→ Stored data
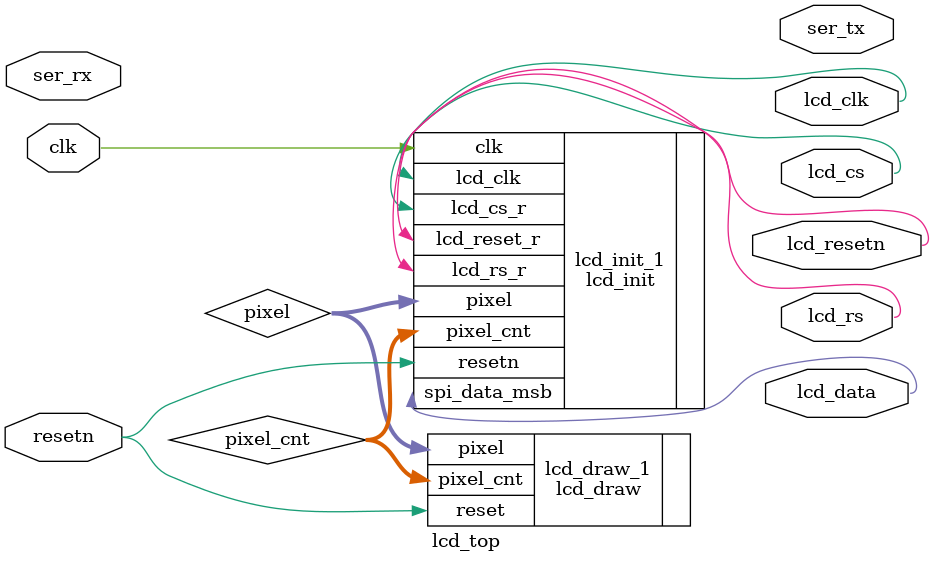
<source format=v>

`timescale 1ns/1ps

module lcd_top(
	input clk,      // 27M
	input resetn,   //key reset

	output ser_tx,          //JTAG serial tx
	input ser_rx,           //JTAG serial rx

	output lcd_resetn,      //RST  PIN47_IOB43B_SPILCD_EN
	output lcd_clk,         //SCL  PIN76_IOT37B_SPILCD_MCLK
	output lcd_cs,          //CS   PIN48_IOR24B_SPILCD_CS
	output lcd_rs,          //RS   PIN49_IOR24A_SPILCD_RS     DC:0:cmd  1:data 
	output lcd_data         //SDA  PIN77_IOT37A_SPILCD_MO
);


wire [15:0] pixel,pixel_cnt;
lcd_draw lcd_draw_1(
.reset          (resetn),
.pixel_cnt      (pixel_cnt),
.pixel          (pixel)
);

reg lcd_cs_r,lcd_reset_r,lcd_rs_r;
lcd_init lcd_init_1(
.clk            (clk),
.lcd_clk        (lcd_clk),
.resetn         (resetn),
.pixel          (pixel),
.pixel_cnt      (pixel_cnt),
.lcd_reset_r    (lcd_resetn),
.lcd_cs_r       (lcd_cs),
.lcd_rs_r       (lcd_rs),
.spi_data_msb   (lcd_data)

);

endmodule

</source>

→ Required work
Omit the pictures, then set down all the remaining data exactly as given.

→ Result for this exercise
<source format=v>

`timescale 1ns/1ps

module lcd_top(
	input clk,      // 27M
	input resetn,   //key reset

	output ser_tx,          //JTAG serial tx
	input ser_rx,           //JTAG serial rx

	output lcd_resetn,      //RST  PIN47_IOB43B_SPILCD_EN
	output lcd_clk,         //SCL  PIN76_IOT37B_SPILCD_MCLK
	output lcd_cs,          //CS   PIN48_IOR24B_SPILCD_CS
	output lcd_rs,          //RS   PIN49_IOR24A_SPILCD_RS     DC:0:cmd  1:data 
	output lcd_data         //SDA  PIN77_IOT37A_SPILCD_MO
);


wire [15:0] pixel,pixel_cnt;
lcd_draw lcd_draw_1(
.reset          (resetn),
.pixel_cnt      (pixel_cnt),
.pixel          (pixel)
);

reg lcd_cs_r,lcd_reset_r,lcd_rs_r;
lcd_init lcd_init_1(
.clk            (clk),
.lcd_clk        (lcd_clk),
.resetn         (resetn),
.pixel          (pixel),
.pixel_cnt      (pixel_cnt),
.lcd_reset_r    (lcd_resetn),
.lcd_cs_r       (lcd_cs),
.lcd_rs_r       (lcd_rs),
.spi_data_msb   (lcd_data)

);

endmodule

</source>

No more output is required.